Dr. Gebisa Ejeta, winner of the 2009 World Food Prize
The 2009 World Food Prize will be awarded to Dr. Gebisa Ejeta, a native of Ethiopia and a Distinguished Professor of Agronomy at Purdue University, for his breakthrough work that illustrates “what can be achieved when cutting-edge technology and international cooperation in agriculture are used to uplift and empower the world’s most vulnerable people.” The announcement was made Thursday at a ceremony at the U.S. State Department.
According to the World Food Prize announcement:
With the local importance of sorghum in the human diet (made into breads, porridges, and beverages), and the vast potential of dryland agriculture in Sudan, Dr.
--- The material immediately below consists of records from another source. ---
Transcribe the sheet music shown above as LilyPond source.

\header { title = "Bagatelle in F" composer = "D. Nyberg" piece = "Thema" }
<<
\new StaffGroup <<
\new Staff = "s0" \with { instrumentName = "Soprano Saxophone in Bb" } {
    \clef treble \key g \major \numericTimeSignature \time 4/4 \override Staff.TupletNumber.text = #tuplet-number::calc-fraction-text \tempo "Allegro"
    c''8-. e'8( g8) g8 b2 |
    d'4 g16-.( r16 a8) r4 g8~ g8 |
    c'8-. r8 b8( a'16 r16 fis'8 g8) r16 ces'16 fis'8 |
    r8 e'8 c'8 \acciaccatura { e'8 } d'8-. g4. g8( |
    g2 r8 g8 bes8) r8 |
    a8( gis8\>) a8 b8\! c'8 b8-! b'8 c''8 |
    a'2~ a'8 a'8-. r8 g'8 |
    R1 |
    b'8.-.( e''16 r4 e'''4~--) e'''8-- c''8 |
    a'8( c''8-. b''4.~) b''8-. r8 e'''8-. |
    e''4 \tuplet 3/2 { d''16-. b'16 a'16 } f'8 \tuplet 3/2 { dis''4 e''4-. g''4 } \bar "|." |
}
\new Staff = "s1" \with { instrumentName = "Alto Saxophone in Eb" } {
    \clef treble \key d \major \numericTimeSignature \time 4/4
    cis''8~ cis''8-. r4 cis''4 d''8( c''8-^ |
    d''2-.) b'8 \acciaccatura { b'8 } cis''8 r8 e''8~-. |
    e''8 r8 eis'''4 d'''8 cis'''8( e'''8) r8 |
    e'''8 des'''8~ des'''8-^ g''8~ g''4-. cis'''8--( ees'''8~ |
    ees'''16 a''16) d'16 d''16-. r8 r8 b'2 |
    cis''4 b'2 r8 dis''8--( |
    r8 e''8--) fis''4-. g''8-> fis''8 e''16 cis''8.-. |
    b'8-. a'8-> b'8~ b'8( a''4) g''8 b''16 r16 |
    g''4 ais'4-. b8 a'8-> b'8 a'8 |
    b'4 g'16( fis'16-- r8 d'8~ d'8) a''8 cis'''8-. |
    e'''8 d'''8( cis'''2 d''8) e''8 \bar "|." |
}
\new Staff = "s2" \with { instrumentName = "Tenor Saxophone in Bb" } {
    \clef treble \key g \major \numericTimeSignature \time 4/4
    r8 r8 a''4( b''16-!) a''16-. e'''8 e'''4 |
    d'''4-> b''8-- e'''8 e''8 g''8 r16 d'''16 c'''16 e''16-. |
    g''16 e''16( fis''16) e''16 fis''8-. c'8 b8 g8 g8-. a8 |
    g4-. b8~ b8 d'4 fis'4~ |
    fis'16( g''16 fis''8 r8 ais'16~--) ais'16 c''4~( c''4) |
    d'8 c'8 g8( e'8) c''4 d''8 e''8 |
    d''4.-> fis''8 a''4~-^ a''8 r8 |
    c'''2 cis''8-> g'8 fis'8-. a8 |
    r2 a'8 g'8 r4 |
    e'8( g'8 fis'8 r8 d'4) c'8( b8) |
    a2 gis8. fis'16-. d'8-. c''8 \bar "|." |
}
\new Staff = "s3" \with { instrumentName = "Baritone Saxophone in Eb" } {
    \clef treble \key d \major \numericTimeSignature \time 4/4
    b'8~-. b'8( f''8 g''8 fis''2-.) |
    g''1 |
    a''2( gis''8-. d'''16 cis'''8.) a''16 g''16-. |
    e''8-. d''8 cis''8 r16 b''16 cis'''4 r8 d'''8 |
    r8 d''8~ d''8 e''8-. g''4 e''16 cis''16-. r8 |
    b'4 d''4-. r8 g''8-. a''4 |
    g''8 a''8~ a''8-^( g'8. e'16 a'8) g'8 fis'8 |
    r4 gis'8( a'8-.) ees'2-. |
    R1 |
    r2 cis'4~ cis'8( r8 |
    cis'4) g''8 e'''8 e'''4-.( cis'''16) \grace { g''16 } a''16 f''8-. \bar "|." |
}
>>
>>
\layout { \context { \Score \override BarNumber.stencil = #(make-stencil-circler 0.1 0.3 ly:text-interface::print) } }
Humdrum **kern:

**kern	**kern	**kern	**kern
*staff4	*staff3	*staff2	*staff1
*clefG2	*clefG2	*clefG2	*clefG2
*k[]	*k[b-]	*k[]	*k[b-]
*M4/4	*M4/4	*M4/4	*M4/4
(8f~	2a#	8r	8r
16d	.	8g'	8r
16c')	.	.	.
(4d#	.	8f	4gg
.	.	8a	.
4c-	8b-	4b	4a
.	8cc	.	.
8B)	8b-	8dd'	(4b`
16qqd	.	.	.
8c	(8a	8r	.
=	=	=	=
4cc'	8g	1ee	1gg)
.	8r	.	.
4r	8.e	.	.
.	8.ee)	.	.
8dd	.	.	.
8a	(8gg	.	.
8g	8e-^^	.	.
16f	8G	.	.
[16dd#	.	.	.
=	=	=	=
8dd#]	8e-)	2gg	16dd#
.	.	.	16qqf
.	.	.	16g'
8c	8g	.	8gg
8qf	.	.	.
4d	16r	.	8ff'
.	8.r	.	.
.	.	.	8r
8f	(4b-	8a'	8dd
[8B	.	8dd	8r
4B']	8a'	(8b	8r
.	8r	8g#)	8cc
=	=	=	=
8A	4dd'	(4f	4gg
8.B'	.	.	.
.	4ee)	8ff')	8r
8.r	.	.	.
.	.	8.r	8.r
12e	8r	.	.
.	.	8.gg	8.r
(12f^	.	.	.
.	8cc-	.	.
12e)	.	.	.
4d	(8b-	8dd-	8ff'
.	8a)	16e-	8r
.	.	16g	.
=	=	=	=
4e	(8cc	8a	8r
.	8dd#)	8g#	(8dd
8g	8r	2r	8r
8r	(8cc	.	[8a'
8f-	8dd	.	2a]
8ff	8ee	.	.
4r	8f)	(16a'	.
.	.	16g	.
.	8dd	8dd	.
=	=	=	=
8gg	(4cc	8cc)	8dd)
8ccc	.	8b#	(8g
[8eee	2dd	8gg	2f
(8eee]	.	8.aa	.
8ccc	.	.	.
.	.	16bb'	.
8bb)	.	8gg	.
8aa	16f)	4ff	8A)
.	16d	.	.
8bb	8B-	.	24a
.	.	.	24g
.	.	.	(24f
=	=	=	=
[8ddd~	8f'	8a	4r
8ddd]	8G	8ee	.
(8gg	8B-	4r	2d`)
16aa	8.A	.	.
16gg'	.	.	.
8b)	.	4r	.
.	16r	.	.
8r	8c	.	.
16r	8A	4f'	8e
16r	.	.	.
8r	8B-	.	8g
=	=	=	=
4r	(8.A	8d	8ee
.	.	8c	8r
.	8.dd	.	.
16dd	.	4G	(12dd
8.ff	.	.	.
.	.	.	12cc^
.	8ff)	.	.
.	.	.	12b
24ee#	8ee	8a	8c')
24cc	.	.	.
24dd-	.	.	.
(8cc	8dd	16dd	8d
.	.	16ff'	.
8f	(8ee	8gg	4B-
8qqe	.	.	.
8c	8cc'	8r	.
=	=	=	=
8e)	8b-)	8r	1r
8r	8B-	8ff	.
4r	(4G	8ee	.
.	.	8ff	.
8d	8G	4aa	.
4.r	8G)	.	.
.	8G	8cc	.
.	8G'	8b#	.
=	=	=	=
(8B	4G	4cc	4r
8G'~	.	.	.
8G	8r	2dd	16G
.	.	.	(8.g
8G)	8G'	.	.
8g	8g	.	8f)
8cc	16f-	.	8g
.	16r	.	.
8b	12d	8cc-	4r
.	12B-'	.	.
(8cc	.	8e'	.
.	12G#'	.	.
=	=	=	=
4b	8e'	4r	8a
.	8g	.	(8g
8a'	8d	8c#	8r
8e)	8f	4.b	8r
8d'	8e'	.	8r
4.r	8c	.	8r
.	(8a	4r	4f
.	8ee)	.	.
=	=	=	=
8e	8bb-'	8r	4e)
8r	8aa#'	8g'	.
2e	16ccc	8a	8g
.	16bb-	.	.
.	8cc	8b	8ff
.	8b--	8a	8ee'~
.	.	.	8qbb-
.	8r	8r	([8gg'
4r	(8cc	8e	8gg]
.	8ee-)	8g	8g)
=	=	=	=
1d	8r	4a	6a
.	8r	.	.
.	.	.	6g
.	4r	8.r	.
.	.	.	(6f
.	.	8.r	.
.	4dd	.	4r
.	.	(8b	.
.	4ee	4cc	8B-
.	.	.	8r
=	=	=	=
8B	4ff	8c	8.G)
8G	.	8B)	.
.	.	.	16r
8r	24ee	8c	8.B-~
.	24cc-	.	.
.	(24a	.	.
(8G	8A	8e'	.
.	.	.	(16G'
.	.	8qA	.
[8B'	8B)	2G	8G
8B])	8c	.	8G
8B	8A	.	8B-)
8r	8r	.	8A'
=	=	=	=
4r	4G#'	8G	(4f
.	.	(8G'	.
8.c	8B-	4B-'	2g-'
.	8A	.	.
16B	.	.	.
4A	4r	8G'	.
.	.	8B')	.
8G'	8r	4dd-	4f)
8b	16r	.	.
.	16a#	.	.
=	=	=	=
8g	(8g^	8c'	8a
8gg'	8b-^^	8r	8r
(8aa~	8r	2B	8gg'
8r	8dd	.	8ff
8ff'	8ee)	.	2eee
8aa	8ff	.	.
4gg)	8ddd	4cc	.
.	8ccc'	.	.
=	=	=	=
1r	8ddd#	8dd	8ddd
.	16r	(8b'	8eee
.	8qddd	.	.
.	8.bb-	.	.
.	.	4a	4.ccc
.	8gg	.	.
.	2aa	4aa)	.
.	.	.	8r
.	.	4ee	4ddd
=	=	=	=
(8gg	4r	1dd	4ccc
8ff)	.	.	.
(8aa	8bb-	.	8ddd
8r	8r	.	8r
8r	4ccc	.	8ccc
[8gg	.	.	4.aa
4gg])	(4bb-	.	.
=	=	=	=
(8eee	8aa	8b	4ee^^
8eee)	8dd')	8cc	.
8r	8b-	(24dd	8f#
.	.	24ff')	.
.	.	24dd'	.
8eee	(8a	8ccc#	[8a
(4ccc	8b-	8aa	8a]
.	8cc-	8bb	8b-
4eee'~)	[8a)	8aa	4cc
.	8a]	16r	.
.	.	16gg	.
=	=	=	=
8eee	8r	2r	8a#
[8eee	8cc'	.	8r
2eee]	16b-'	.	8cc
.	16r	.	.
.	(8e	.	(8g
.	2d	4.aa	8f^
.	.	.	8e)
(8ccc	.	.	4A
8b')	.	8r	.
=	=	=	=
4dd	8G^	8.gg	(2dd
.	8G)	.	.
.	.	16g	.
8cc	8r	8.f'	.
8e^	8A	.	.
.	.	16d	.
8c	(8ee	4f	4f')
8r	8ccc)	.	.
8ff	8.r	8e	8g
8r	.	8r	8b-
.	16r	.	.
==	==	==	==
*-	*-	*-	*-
Ejeta’s drought-tolerant hybrids brought dramatic gains in crop productivity and also catalyzed the initiation of a commercial sorghum seed industry in Sudan.
Philip Brasher in the Des Moines Register wrote:
A scientist who grew up in a thatch hut in Ethiopia and later learned how to conquer a weed that plagues African agriculture is this year’s winner of the World Food Prize.
Gebisa Ejeta, a long-time agronomist at Purdue University, developed a variety of sorghum resistant to Striga, or witchweed, a parasitic plant that often destroys the vital food crop. Earlier, Ejeta came up with a high-yielding, drought-resistant version of sorghum.
Combining the resistance to drought and the weed allowed Ejeta’s sorghum to yield up to four times as much grain as the traditional varieties.
The prize will be given to Dr. Ejeta at a ceremony Oct. 15 at the Iowa Capitol.